| EXERCISE GOAL |
Go to the line containing "preserving local proximities" in the records below and print it and every following line exactly, on through the line containing "store] \hfill \\", then stop.

| SUPPLIED RECORDS |

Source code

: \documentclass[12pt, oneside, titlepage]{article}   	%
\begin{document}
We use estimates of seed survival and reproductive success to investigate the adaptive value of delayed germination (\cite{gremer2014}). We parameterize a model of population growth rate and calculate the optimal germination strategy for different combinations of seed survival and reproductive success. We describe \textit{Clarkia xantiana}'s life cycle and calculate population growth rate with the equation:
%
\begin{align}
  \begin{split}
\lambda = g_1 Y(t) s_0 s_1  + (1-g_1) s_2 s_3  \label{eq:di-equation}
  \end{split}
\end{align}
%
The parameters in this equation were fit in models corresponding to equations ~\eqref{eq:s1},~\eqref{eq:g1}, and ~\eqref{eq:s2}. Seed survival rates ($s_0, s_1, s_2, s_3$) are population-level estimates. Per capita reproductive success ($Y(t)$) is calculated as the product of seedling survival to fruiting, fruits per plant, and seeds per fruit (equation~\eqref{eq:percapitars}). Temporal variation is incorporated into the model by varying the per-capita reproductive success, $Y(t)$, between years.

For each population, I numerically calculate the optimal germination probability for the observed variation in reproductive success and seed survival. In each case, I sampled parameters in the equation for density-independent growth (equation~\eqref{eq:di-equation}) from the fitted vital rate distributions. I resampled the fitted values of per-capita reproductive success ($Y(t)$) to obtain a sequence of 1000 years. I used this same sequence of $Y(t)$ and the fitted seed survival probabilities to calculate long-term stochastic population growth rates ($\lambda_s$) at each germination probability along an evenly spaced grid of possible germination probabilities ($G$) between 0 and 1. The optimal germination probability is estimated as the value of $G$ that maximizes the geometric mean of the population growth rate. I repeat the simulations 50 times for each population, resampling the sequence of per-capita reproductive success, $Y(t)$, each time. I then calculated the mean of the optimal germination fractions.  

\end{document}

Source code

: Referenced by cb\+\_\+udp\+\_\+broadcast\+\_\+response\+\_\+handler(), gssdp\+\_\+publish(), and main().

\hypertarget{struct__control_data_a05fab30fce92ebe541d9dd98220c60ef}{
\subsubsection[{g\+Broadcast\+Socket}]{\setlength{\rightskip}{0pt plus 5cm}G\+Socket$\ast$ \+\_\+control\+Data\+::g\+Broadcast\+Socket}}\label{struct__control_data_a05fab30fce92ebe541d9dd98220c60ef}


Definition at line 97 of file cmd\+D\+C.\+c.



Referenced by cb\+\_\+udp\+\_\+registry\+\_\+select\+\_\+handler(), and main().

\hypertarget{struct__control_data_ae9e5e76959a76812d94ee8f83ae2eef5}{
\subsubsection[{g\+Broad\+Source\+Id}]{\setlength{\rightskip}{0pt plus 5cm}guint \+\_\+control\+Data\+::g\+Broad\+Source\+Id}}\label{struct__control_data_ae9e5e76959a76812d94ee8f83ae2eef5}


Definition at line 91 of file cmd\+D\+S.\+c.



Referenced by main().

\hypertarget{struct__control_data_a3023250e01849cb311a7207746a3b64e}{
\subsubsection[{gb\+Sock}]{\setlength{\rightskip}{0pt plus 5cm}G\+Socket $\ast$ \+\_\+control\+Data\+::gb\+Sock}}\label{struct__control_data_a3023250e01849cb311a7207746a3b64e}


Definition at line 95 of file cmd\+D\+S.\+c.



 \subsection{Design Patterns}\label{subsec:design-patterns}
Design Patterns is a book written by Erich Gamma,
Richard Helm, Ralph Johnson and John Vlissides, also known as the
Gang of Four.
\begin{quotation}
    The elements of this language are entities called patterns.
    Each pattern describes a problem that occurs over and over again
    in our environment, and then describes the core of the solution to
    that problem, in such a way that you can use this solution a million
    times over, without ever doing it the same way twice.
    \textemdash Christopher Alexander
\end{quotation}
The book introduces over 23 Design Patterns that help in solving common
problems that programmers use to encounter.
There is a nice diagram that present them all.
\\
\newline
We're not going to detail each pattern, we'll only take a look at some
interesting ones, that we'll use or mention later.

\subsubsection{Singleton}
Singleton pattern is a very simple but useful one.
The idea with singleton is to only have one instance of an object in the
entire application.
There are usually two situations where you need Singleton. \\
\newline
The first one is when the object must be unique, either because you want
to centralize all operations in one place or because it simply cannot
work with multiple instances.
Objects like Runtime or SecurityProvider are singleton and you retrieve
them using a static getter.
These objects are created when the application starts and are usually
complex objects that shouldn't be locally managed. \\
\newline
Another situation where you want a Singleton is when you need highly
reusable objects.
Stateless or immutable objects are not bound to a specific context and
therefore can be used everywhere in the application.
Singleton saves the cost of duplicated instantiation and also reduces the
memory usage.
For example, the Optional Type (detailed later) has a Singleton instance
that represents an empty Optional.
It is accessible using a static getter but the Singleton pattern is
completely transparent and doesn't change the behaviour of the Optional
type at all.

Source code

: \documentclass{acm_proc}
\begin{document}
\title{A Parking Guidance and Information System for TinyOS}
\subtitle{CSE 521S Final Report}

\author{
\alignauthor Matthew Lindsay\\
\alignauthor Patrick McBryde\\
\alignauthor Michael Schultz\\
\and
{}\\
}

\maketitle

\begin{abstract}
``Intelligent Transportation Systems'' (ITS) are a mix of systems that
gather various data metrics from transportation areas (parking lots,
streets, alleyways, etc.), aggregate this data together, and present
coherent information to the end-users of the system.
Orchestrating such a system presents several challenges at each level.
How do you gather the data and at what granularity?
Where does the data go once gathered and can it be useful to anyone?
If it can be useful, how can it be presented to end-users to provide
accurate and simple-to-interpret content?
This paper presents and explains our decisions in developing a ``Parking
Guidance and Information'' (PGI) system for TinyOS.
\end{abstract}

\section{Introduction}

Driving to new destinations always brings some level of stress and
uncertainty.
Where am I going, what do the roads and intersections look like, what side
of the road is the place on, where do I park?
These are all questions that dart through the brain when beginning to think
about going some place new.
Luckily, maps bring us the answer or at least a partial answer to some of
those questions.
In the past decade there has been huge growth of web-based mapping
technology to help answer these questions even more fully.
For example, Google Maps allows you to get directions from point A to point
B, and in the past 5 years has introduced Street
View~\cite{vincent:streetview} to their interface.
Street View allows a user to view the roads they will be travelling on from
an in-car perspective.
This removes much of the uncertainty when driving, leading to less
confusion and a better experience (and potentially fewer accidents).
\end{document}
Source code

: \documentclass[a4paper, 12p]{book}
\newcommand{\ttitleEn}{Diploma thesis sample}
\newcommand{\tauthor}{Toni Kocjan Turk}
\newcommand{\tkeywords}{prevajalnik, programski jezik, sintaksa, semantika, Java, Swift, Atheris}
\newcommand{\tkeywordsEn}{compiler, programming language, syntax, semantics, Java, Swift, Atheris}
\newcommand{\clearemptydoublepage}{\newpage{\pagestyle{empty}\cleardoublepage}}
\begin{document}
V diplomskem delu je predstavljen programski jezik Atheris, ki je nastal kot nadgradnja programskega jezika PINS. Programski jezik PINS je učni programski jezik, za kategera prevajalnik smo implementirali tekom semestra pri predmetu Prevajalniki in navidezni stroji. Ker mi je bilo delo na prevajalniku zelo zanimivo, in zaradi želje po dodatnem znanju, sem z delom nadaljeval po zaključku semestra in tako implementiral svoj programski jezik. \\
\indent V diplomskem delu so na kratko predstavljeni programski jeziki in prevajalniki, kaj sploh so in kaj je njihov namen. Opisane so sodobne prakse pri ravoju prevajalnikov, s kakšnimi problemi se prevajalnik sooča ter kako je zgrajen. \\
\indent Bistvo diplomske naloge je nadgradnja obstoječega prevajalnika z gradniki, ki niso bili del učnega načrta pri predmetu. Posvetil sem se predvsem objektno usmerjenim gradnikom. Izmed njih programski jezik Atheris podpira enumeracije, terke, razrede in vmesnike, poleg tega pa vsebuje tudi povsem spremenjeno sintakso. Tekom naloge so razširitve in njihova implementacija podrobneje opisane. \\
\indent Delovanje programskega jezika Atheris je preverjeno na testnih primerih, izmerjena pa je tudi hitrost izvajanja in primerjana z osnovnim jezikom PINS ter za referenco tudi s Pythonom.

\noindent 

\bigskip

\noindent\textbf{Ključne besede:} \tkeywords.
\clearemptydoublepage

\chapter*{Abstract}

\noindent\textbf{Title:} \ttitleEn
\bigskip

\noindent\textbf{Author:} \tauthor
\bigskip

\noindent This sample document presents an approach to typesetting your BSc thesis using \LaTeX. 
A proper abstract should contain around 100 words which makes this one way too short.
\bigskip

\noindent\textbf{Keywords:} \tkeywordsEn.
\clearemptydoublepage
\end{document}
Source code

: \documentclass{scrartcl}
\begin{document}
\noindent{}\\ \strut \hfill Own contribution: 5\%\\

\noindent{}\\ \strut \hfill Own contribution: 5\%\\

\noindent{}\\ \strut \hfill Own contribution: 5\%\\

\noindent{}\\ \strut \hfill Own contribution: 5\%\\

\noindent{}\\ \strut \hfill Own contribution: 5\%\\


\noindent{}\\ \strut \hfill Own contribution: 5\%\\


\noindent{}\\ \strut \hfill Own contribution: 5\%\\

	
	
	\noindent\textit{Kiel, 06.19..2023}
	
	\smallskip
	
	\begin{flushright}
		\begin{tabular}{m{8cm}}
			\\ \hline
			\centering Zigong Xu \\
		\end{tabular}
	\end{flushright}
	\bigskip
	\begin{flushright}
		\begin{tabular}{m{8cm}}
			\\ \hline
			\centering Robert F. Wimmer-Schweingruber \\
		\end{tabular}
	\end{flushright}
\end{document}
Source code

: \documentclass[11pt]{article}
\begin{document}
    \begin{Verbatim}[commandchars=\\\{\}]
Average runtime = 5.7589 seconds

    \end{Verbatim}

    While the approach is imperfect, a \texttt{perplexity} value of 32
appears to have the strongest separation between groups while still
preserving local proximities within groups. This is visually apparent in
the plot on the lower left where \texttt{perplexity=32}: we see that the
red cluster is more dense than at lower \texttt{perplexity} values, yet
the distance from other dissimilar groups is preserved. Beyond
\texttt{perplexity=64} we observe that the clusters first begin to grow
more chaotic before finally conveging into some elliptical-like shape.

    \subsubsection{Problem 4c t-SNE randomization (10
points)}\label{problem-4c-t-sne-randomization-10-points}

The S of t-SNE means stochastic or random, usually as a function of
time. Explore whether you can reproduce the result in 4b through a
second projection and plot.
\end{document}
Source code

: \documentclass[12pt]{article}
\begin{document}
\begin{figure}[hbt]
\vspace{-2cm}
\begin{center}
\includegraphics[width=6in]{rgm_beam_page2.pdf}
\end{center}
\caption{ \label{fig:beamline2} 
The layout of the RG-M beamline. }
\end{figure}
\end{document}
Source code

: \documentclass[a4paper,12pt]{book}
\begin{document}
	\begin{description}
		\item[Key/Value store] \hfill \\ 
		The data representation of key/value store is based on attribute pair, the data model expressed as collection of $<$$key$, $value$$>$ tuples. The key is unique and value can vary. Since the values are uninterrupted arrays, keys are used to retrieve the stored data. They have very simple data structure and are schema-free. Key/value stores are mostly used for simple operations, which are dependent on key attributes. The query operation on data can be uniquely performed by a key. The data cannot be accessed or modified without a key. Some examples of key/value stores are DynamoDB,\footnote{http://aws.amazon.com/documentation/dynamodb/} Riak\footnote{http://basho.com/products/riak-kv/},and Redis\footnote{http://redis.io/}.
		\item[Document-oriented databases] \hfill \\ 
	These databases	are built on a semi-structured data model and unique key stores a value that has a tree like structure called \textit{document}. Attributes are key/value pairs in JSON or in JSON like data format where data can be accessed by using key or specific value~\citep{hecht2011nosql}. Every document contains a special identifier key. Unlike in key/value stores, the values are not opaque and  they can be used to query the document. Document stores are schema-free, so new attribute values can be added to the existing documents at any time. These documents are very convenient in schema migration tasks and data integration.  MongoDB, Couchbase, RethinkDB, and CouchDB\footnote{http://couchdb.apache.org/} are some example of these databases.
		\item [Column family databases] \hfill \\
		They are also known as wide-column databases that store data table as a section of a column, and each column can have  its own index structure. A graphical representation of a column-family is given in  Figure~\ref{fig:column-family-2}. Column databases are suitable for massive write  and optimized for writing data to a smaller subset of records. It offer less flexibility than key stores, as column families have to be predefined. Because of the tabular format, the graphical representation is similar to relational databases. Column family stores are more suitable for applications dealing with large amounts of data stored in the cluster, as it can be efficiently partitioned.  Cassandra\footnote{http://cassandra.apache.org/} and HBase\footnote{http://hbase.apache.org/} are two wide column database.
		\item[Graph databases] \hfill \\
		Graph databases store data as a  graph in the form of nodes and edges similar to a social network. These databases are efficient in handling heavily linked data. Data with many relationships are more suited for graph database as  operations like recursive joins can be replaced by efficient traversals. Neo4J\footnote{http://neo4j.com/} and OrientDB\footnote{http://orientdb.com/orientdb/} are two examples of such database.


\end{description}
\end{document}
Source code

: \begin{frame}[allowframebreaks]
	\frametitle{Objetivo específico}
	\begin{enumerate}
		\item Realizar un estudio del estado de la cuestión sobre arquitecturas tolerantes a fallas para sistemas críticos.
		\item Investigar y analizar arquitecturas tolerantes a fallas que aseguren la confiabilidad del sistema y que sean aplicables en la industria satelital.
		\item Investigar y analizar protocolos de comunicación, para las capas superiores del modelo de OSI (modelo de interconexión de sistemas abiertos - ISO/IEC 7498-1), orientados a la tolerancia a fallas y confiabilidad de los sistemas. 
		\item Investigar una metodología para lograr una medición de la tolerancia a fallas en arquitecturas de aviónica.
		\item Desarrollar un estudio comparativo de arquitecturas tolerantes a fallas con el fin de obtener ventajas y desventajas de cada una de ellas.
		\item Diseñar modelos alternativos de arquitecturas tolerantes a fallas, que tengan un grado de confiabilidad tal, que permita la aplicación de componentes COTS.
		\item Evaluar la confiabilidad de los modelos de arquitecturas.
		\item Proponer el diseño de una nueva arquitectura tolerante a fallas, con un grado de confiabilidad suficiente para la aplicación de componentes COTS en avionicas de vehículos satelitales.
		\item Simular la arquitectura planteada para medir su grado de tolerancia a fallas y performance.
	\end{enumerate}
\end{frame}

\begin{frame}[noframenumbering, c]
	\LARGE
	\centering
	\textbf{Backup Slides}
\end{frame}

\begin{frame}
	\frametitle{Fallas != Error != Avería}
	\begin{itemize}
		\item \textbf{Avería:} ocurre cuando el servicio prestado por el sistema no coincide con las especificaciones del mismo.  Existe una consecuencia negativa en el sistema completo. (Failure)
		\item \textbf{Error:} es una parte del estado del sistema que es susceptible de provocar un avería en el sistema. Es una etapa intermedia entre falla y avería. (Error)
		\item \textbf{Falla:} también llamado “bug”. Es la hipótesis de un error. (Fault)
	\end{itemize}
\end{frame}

| YOUR RESPONSE |
preserving local proximities within groups. This is visually apparent in
the plot on the lower left where \texttt{perplexity=32}: we see that the
red cluster is more dense than at lower \texttt{perplexity} values, yet
the distance from other dissimilar groups is preserved. Beyond
\texttt{perplexity=64} we observe that the clusters first begin to grow
more chaotic before finally conveging into some elliptical-like shape.

    \subsubsection{Problem 4c t-SNE randomization (10
points)}\label{problem-4c-t-sne-randomization-10-points}

The S of t-SNE means stochastic or random, usually as a function of
time. Explore whether you can reproduce the result in 4b through a
second projection and plot.
\end{document}
Source code

: \documentclass[12pt]{article}
\begin{document}
\begin{figure}[hbt]
\vspace{-2cm}
\begin{center}
\includegraphics[width=6in]{rgm_beam_page2.pdf}
\end{center}
\caption{ \label{fig:beamline2} 
The layout of the RG-M beamline. }
\end{figure}
\end{document}
Source code

: \documentclass[a4paper,12pt]{book}
\begin{document}
	\begin{description}
		\item[Key/Value store] \hfill \\ 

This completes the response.